■ **SOURCE DOCUMENT**
Using VRworks in the Cloud with Pixvana SPIN Studio

Pixvana’s cloud-based VR pipeline now incorporates the NVIDIA VRWorks 360 Video SDK. Pixvana strives to solve a number of challenges facing the VR creator by leveraging the power of cloud computing. Highlights of Pixvana’s VR pipeline include:

  • A video player with spatialized audio for all the major VR headsets (Oculus Go, Oculus Rift, HTC Vive, Google Daydream and Samsung GearVR) allows for convenient video distribution.
  • Post-processing tools and options to provide the best quality 360 video on headsets.
  • Stitching tools (Using VRWorks) to create 360 videos from various camera systems.
  • A web-based platform enables sharing, editing, and resource management from a Chrome browser.
  • Kiosk and presenter modes streamline group casting in cinema and training scenarios.
  • Customizable interactive videos allow hyperports, graphic overlays, and testing.
  • In-headset editing tools to create interactive videos.

This post provides an overview of the fundamentals of 360 video production. We’ll also zoom in on Pixvana’s suite of cloud-based tools as well as some key processes in VRWorks with the goal of helping VR creators leverage these programs to make the most of their 360/VR projects.

Creating 360 Video

Pixvana focuses on making 360 video more accessible for creators without sacrificing in-headset video quality. High quality 360 video requires multiple cameras or multiple lenses and sensors in a specialized camera rig to capture all angles of an environment. Figure 1 shows two examples of multi-lens, multi-sensor 360-degree cameras.

Two 360 cameras image
Figure 1. Two examples of multi-lens, multi-sensor 360 surround cameras. Kandao Obsidian R Professional 3D 360 Camera on the left and the Insta360 Pro Camera on the right.

These video views need to be aligned, exposure compensated, and combined in a process called “stitching”, as seen in figure 2. Additional post-production features allow editors to refine, rotate, and color correct the image. Stitching and processing the series of images results in an equirectangular video typically 8K or larger.

■ **SUPPLIED RECORDS**

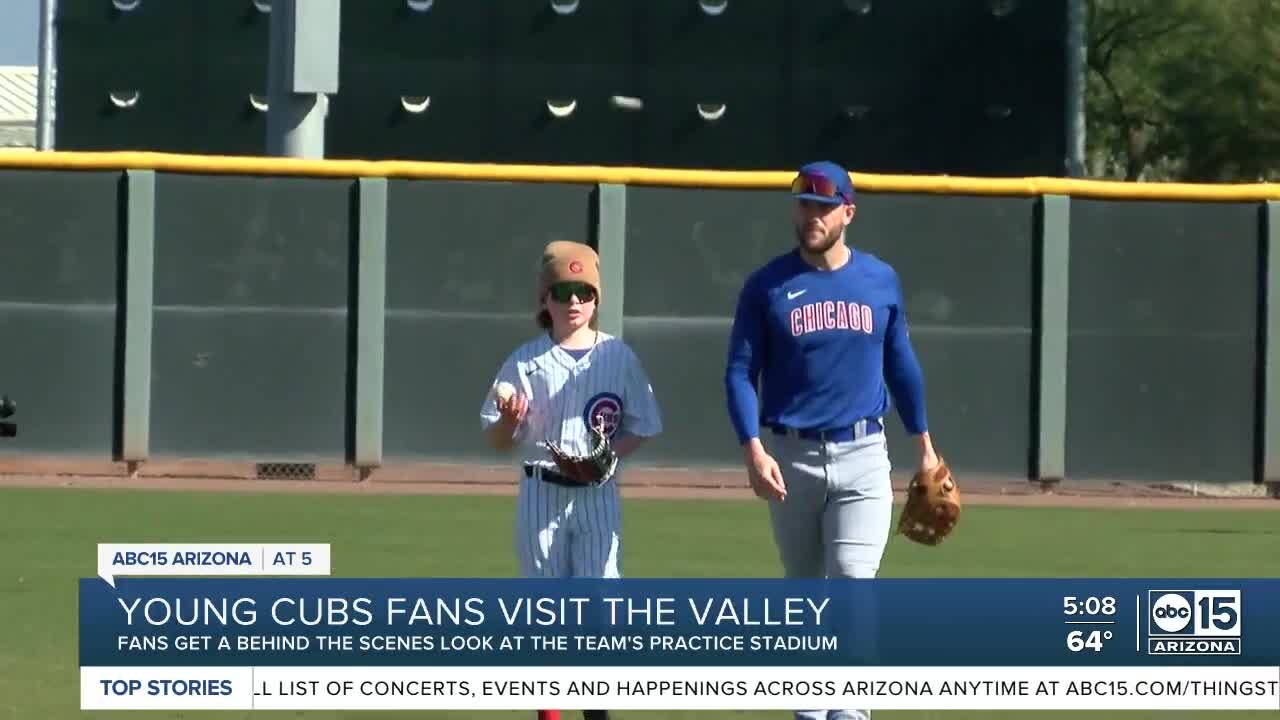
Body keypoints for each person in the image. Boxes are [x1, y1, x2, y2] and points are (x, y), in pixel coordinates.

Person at [723, 161, 939, 720]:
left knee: (851, 582)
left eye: (824, 205)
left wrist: (925, 445)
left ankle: (848, 711)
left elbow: (902, 365)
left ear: (848, 211)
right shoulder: (766, 285)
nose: (812, 214)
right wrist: (752, 447)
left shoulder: (878, 280)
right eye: (804, 203)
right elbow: (740, 372)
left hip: (865, 453)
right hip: (790, 456)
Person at [480, 241, 663, 720]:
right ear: (545, 299)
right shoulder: (525, 360)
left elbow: (644, 424)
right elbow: (499, 440)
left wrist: (607, 457)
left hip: (598, 499)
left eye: (585, 291)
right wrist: (508, 420)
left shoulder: (618, 356)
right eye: (563, 290)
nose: (575, 301)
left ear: (597, 298)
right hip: (541, 493)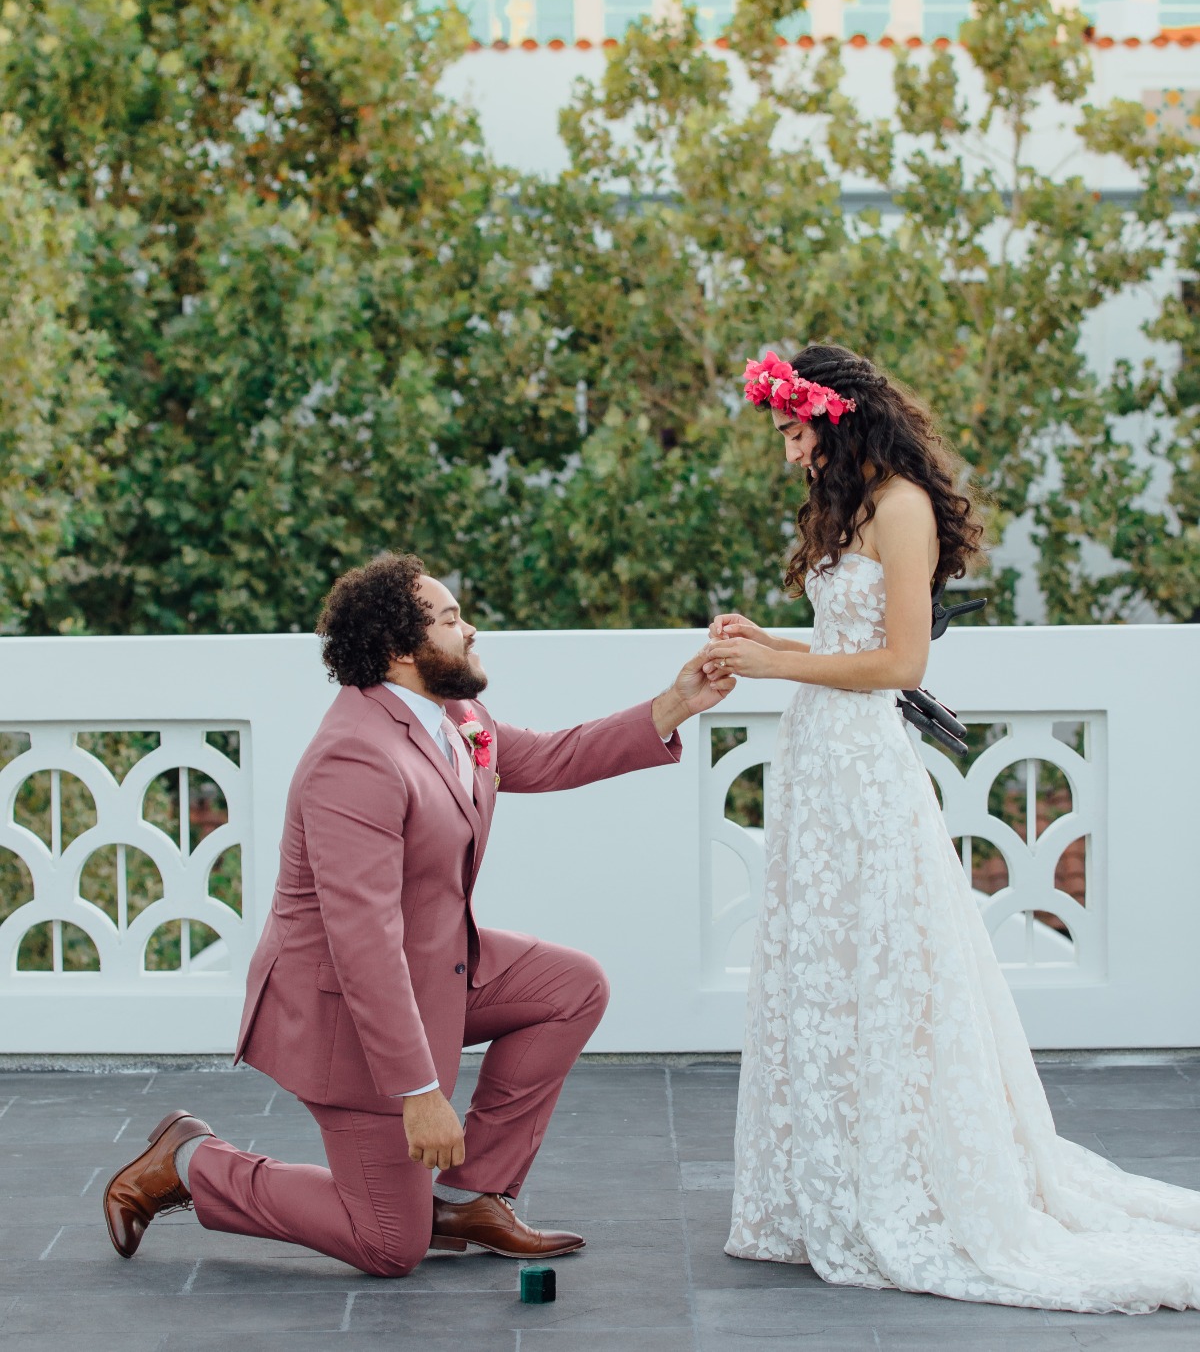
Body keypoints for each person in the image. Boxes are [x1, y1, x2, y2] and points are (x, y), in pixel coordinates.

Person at [705, 342, 1200, 1313]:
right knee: (823, 961)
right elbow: (847, 645)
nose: (788, 452)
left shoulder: (902, 508)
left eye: (792, 431)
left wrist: (777, 669)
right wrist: (771, 643)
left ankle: (902, 1178)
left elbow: (898, 662)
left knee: (889, 965)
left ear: (833, 417)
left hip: (865, 767)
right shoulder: (845, 509)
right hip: (818, 758)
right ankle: (823, 1183)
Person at [104, 553, 732, 1276]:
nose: (472, 630)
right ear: (402, 650)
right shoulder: (355, 759)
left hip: (433, 967)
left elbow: (550, 756)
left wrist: (678, 700)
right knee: (387, 1244)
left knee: (571, 985)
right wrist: (422, 1094)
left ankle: (470, 1197)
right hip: (347, 1015)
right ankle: (189, 1163)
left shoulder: (454, 714)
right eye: (452, 618)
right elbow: (362, 946)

■ **DIRECTIONS**
[1] In the page on Pixvana SPIN Studio and VRWorks, what does stitching and processing the series of images produce?
[2] Carry on the write-up about Pixvana's cloud-based VR pipeline from the point where it stops.

■ **TASK-BY-TASK OUTPUTS**
[1] An equirectangular video, typically 8K or larger.

[2]
SPIN Studio screenshot
Figure 2. SPIN Studio postprocessing and 360 stitching tool

While equirectangular is the standard format for 360 video, it has significant drawbacks, including wasted pixels at the zenith and nadir of the image. So we support multiple original specialty formats in addition to supporting equirectangular video. These include different geometric shapes and packaging, such as diamond plane and FOVAS (Field of View Adaptive Streaming). Diamond plane is a special projection format that reduces data size. FOVAS uses a special tiling format and streaming technology that places high-resolution content in the active field of view, even as the user turns their head. These formats overcome the constraints of standard video in VR headsets with the ultimate goal of producing higher quality video at a lower bandwidth.

Figure 3 shows an equirectangular projection of a beach scene. Notice the extreme distortion at both the top and bottom of the image. These pixels are over-sampled requires more bandwidth to stream, which is wasteful.

Zapallar Tour 800x400 equirectangular image
Figure 3. Equirectangular projection of a beach image

Figure 4 shows a diamond plane re-arrangement in which the image is projected onto an icosahedron. The facets of the image are rearranged to fit a plane. This projection addresses the oversampling problem making the resulting image smaller and therefore more efficient for streaming.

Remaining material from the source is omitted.